*Problem to solve*
Transcribe all the entries that follow, leaving nothing out.

*Provided data*
>>

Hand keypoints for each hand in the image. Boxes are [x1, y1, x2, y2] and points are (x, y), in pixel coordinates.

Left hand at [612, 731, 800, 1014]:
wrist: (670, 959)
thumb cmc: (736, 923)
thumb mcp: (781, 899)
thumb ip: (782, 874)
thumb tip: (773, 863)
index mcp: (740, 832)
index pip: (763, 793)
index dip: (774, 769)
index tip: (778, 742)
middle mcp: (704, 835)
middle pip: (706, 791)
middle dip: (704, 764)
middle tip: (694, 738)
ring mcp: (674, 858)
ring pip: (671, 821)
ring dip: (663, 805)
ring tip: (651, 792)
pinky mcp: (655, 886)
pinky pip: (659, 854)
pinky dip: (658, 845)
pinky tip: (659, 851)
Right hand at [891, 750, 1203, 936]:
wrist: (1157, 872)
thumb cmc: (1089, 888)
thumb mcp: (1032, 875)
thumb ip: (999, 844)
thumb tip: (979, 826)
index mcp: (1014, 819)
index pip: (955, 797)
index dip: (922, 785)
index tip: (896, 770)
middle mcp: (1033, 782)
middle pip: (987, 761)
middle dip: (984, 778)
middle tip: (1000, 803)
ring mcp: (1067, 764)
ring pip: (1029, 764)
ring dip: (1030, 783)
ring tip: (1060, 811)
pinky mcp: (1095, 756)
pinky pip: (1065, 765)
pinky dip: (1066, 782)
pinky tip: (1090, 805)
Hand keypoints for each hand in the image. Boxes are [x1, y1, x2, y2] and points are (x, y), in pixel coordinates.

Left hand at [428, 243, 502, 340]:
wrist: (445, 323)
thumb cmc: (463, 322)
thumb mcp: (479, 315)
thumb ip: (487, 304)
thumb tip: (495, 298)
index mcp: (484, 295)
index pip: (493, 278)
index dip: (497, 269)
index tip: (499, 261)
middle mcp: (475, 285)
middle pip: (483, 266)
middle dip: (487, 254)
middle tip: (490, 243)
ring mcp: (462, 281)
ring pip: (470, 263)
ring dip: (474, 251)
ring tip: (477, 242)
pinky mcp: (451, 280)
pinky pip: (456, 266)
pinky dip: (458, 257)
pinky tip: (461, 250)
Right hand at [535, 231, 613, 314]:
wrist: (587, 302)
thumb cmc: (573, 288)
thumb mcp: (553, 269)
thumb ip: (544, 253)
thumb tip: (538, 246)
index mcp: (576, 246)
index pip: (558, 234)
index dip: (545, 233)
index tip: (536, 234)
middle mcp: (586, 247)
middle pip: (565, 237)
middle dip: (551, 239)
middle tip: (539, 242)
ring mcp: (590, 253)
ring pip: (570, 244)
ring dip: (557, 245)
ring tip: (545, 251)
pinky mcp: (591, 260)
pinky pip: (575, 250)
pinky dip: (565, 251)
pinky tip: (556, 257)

<<

*Answer space*
Hand keypoints for each hand in the image. Boxes are [x1, y1, x2, y2] and points are (x, y), in pixel coordinates.

Left hand at [612, 731, 800, 1014]:
wrist: (670, 959)
thumb cmc: (736, 923)
thumb mcp: (781, 899)
thumb ip: (782, 874)
thumb tip: (773, 863)
index mcp: (740, 832)
index pip: (763, 793)
index dip: (774, 769)
index tip: (778, 742)
middle mcp: (704, 835)
middle pip: (706, 791)
middle dip: (704, 764)
middle tip: (694, 738)
ring mcp: (674, 858)
ring pip: (671, 821)
ring dip: (663, 805)
ring tip: (651, 792)
pinky mcp: (655, 886)
pinky pip: (659, 854)
pinky dip: (658, 845)
pinky tip: (659, 851)
Right hand at [891, 750, 1203, 936]:
wrist: (1157, 872)
thumb cmc: (1089, 888)
thumb mcp: (1032, 875)
thumb ip: (999, 844)
thumb tip: (979, 826)
index mcp: (1014, 819)
index pip: (955, 797)
index dip: (922, 785)
index tip: (896, 770)
middle mcp: (1033, 782)
middle pip: (987, 761)
middle dip: (984, 778)
middle tip: (1000, 803)
ring mcp: (1067, 764)
ring pip: (1029, 764)
ring dip: (1030, 783)
ring tip: (1060, 811)
pinky mcp: (1095, 756)
pinky pip: (1065, 765)
pinky dip: (1066, 782)
pinky tip: (1090, 805)
Hand keypoints for each hand in the image. Boxes are [x1, y1, x2, y2] and points are (x, y), in pixel coordinates.

Left hand at [428, 243, 502, 340]:
wrist: (445, 323)
thumb cmc: (463, 322)
thumb mcp: (479, 315)
thumb ip: (487, 304)
thumb tip: (495, 298)
index mcp: (484, 295)
index pip: (493, 278)
index dip: (497, 269)
index tip: (499, 261)
middle mcp: (475, 285)
middle pip: (483, 266)
middle dip: (487, 254)
middle tip: (490, 243)
ring mcp: (462, 281)
ring pip: (470, 263)
ring dip: (474, 251)
ring tip: (477, 242)
pinky mcp: (451, 280)
pinky pip: (456, 266)
pinky dip: (458, 257)
pinky tip: (461, 250)
Right hand at [535, 231, 613, 314]:
wrist: (587, 302)
thumb cmc: (573, 288)
thumb mcp: (553, 269)
thumb ip: (544, 253)
thumb tip: (538, 246)
index mcp: (576, 246)
index pip: (558, 234)
index dip: (545, 233)
index tip: (536, 234)
middle mcp: (586, 247)
middle pip: (565, 237)
middle dip: (551, 239)
middle tip: (539, 242)
ring mcp: (590, 253)
ring pip: (570, 244)
ring dip: (557, 245)
ring tip: (545, 251)
pinky mcp: (591, 260)
pinky pip: (575, 250)
pinky dip: (565, 251)
pinky tip: (556, 257)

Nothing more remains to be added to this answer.